In the data below, which lines hold "pixels"? Copy every one.

Document layout analysis data

'''

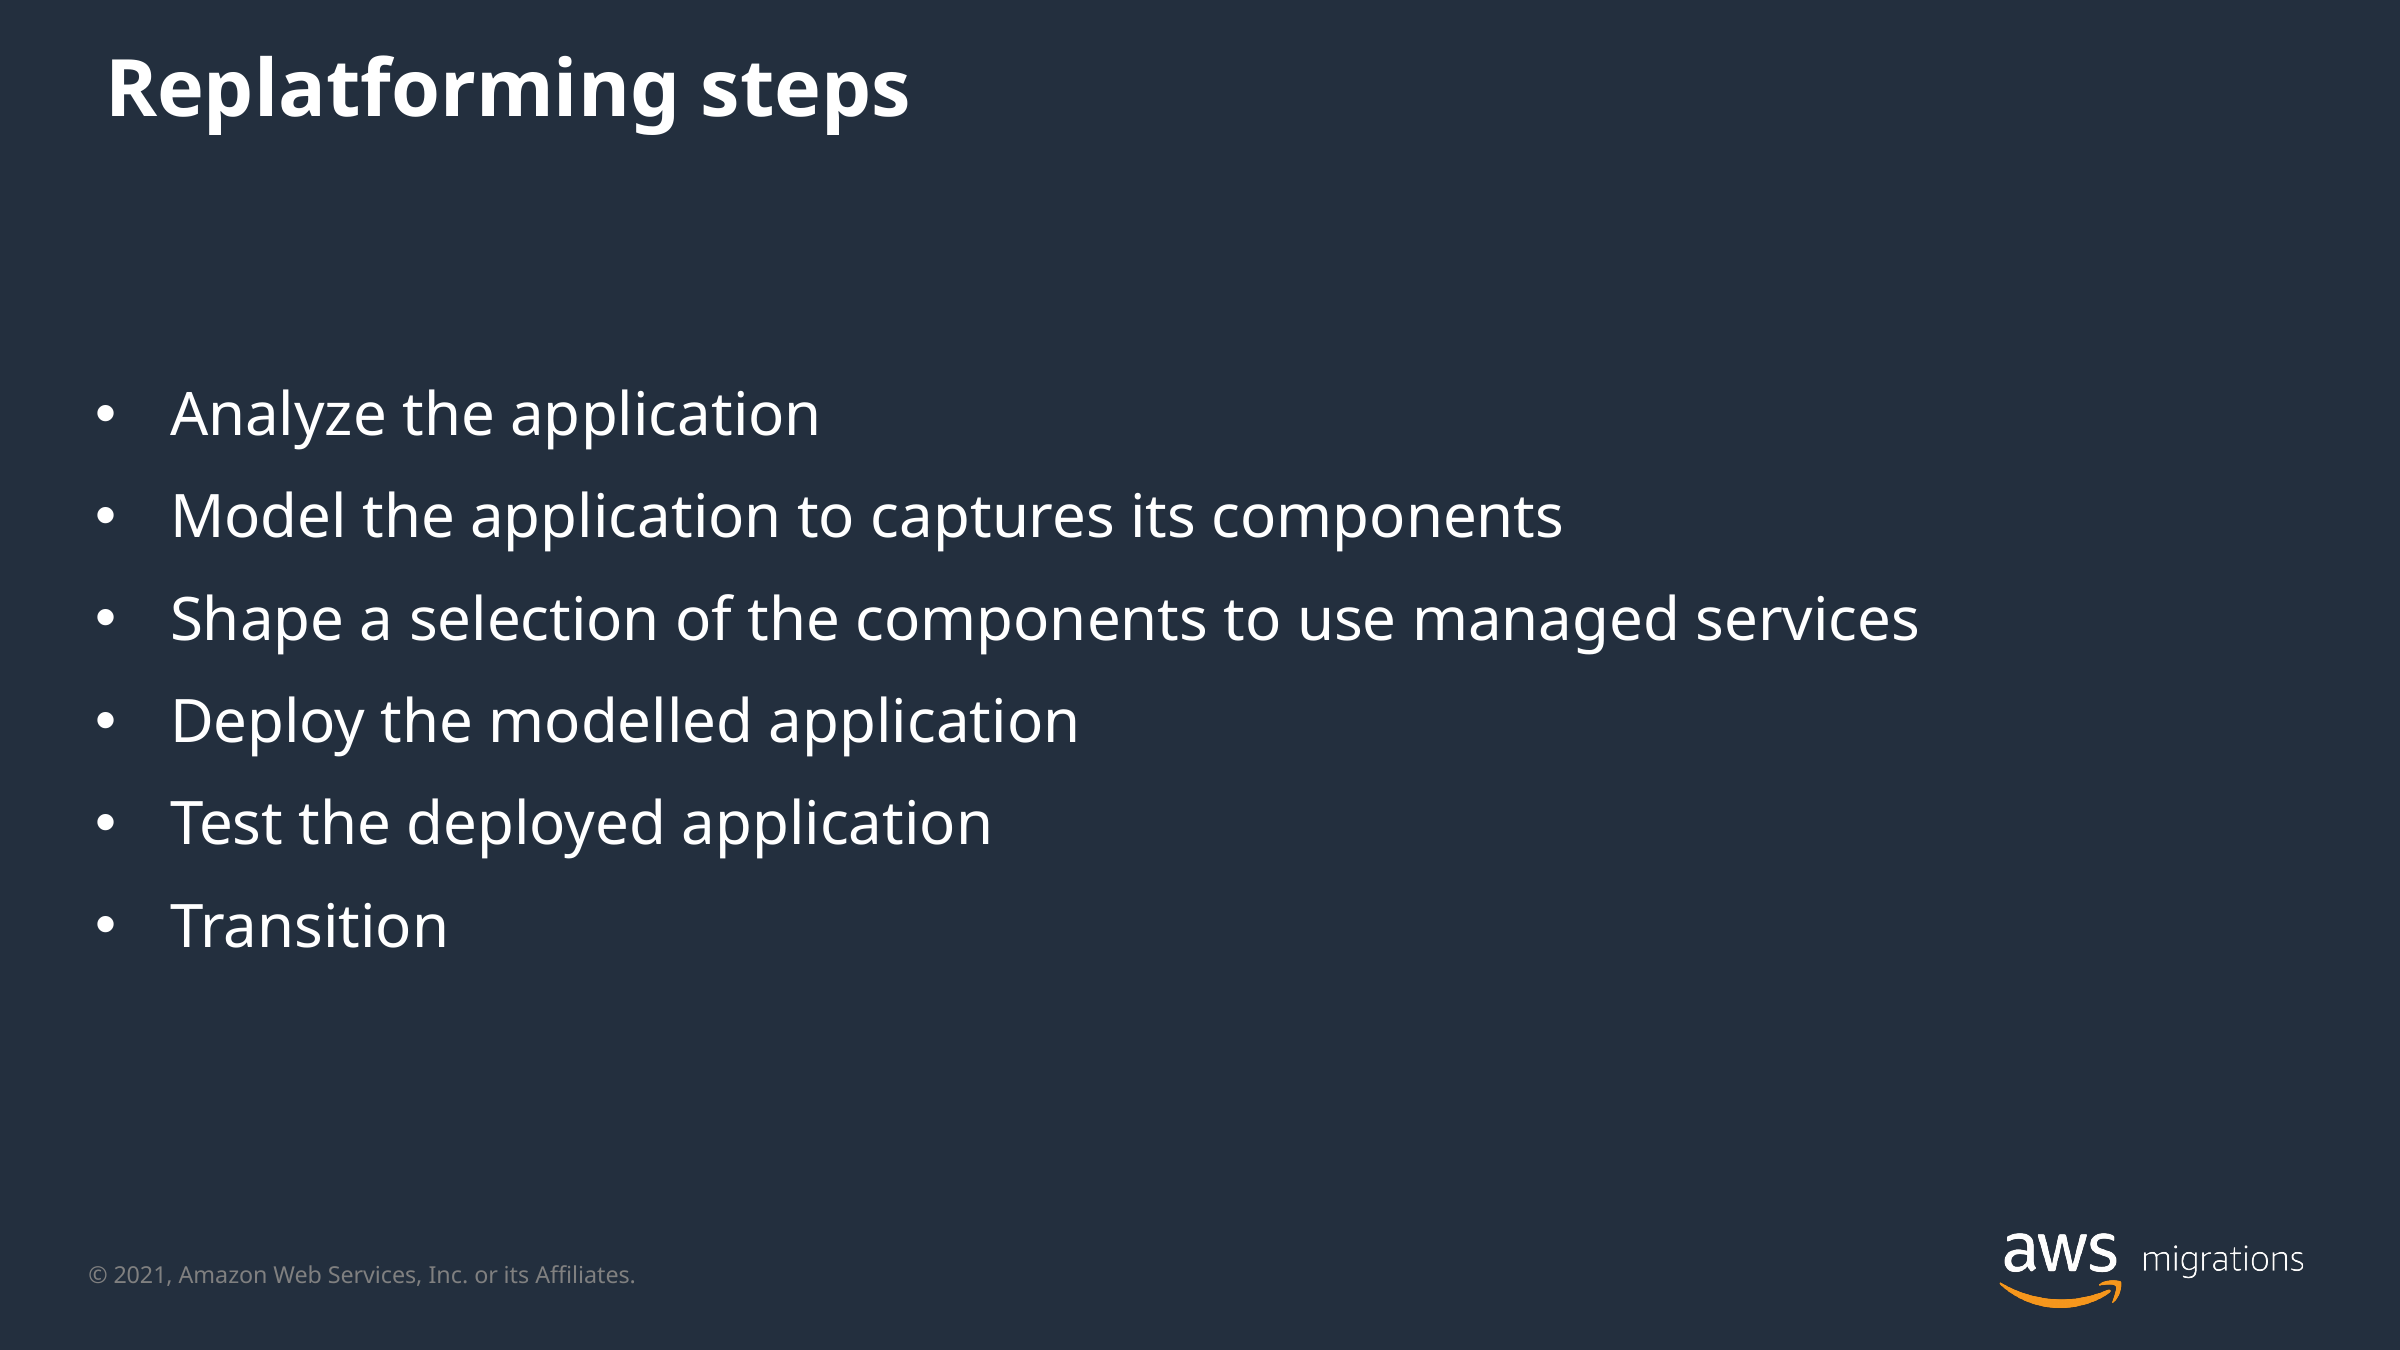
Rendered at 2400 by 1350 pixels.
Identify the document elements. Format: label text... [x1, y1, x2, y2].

text_box Analyze the application Model the application to captures its components Shape a selection of the components to use managed services Deploy the modelled application Test the deployed application Transition [64, 359, 1951, 984]
title Replatforming steps [90, 30, 2307, 174]
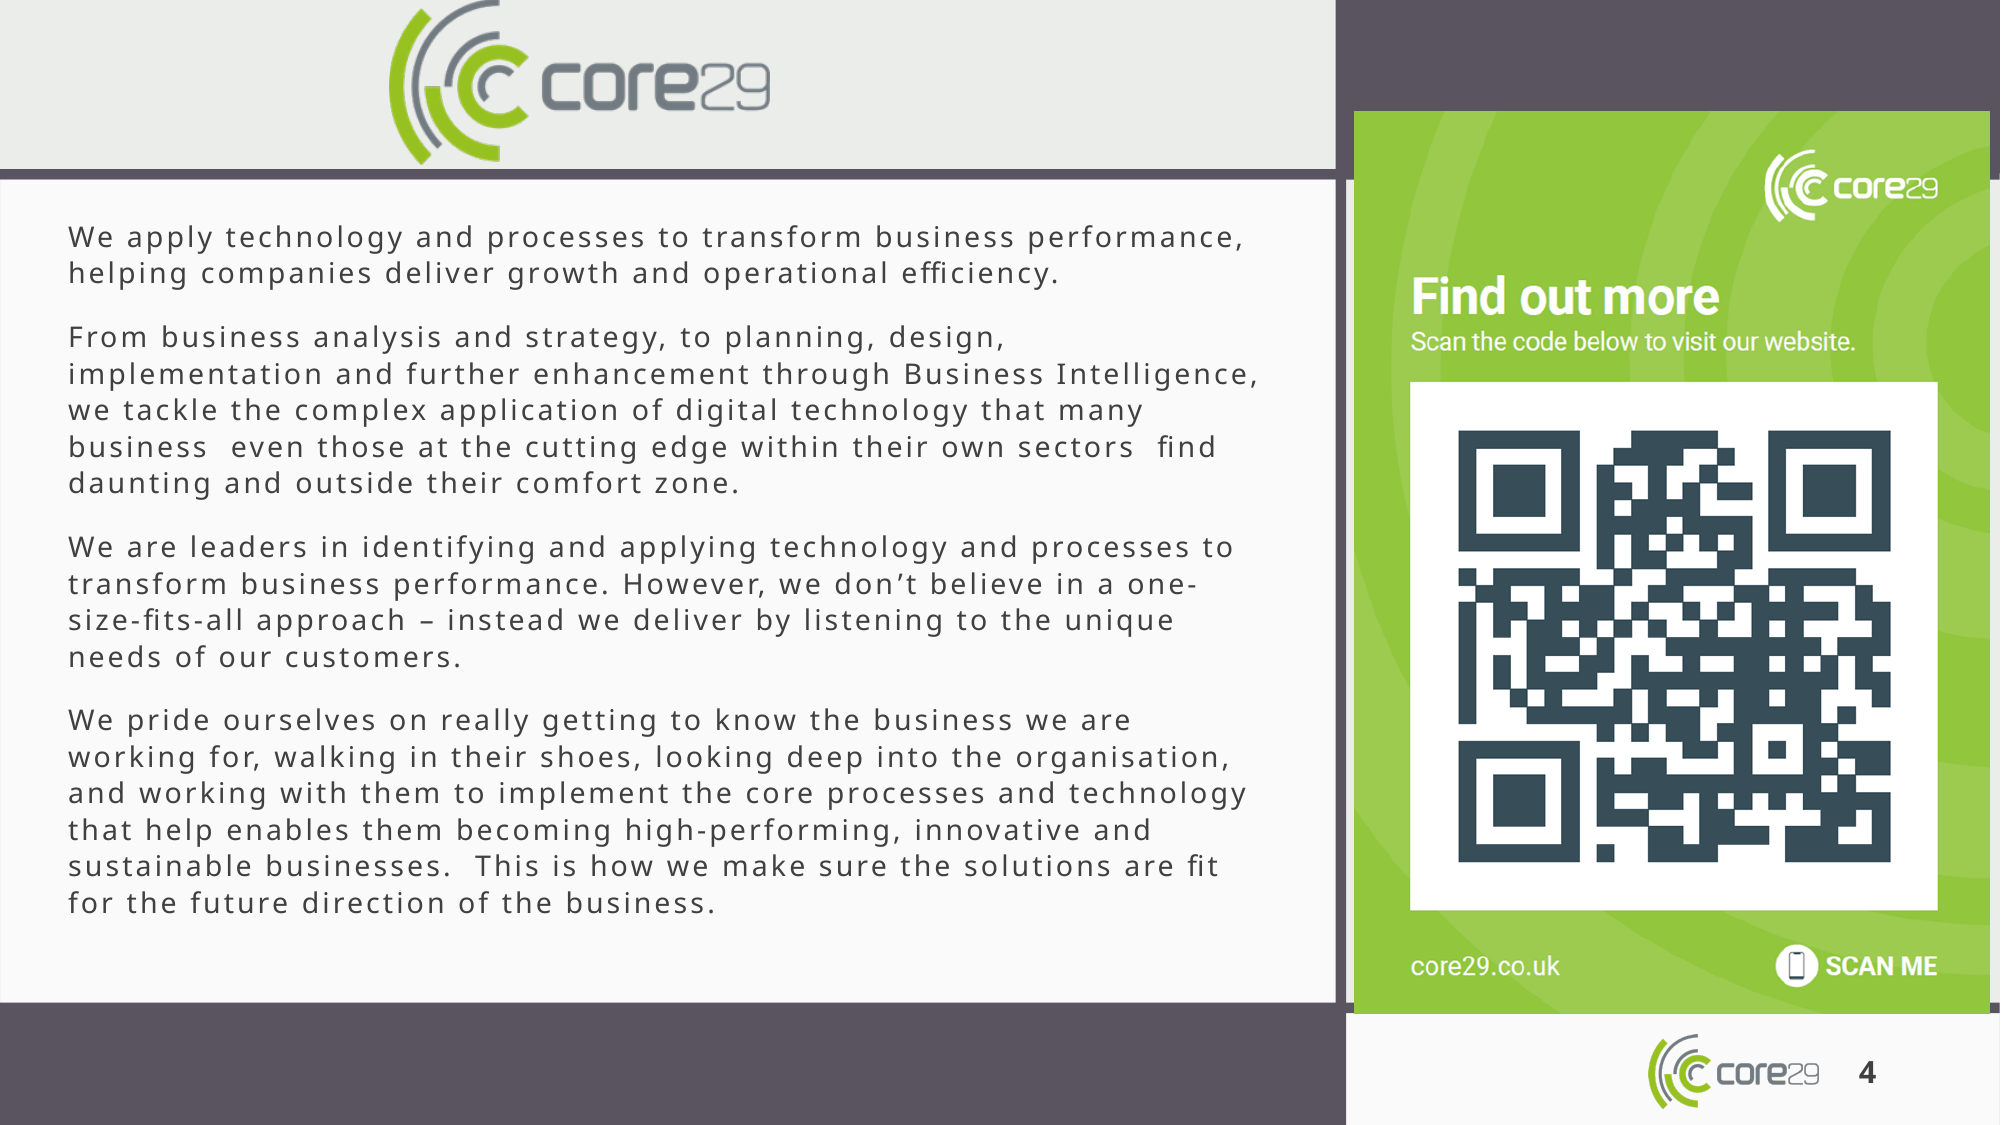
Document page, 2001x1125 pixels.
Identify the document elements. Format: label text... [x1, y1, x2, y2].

picture [1648, 1034, 1820, 1110]
picture [389, 0, 771, 166]
list We apply technology and processes to transform business performance, helping companies deliver growth and operational efficiency. From business analysis and strategy, to planning, design, implementation and further enhancement through Business Intelligence, we tackle the complex application of digital technology that many business even those at the cutting edge within their own sectors find daunting and outside their comfort zone. We are leaders in identifying and applying technology and processes to transform business performance. However, we don’t believe in a one-size-fits-all approach – instead we deliver by listening to the unique needs of our customers. We pride ourselves on really getting to know the business we are working for, walking in their shoes, looking deep into the organisation, and working with them to implement the core processes and technology that help enables them becoming high-performing, innovative and sustainable businesses. This is how we make sure the solutions are fit for the future direction of the business. [50, 198, 1293, 948]
picture [1354, 111, 1990, 1014]
slide_number 4 [1820, 1035, 1895, 1110]
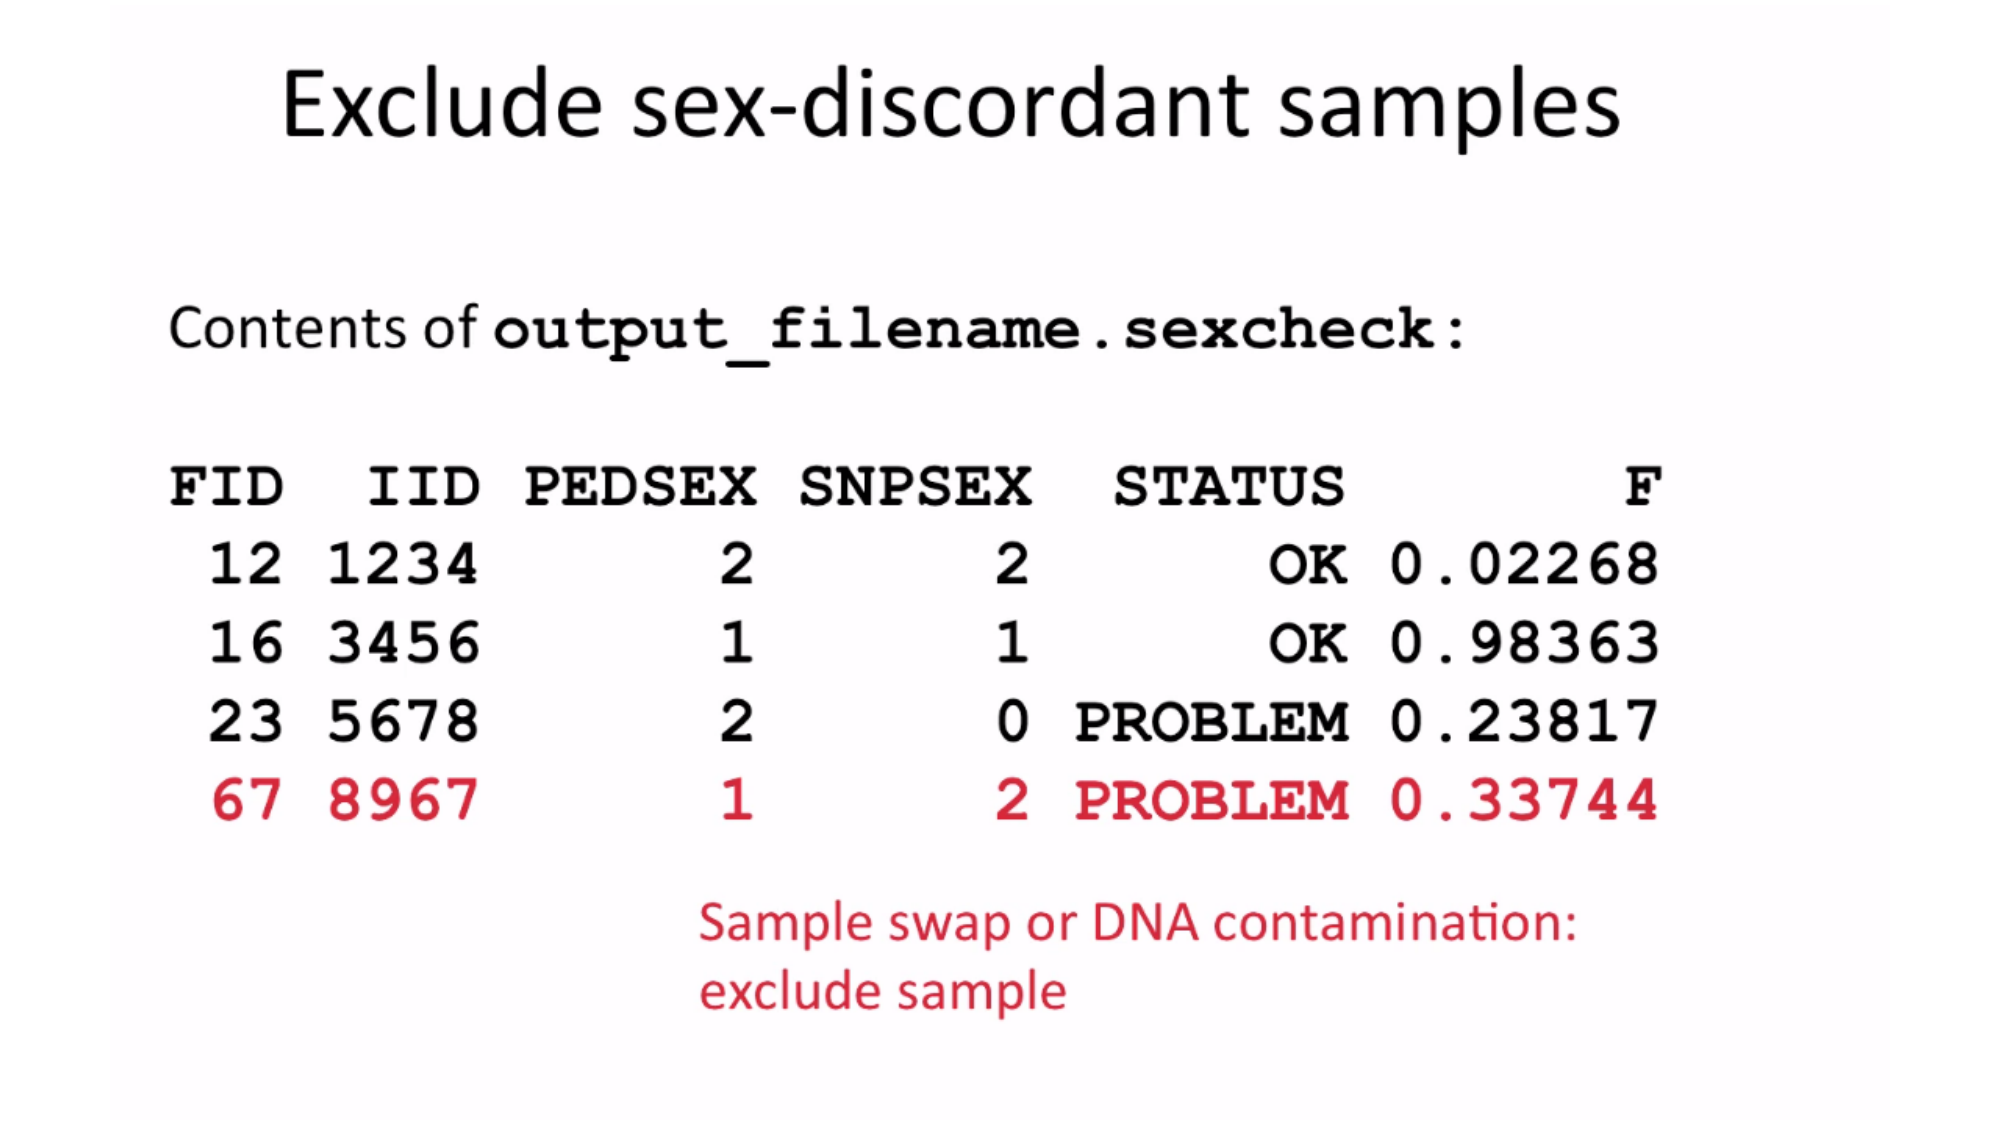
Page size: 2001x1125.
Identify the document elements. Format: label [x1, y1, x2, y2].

'''

» **Answer space**
Rendered at 2400 by 1350 pixels.
Document page, 2001x1125 pixels.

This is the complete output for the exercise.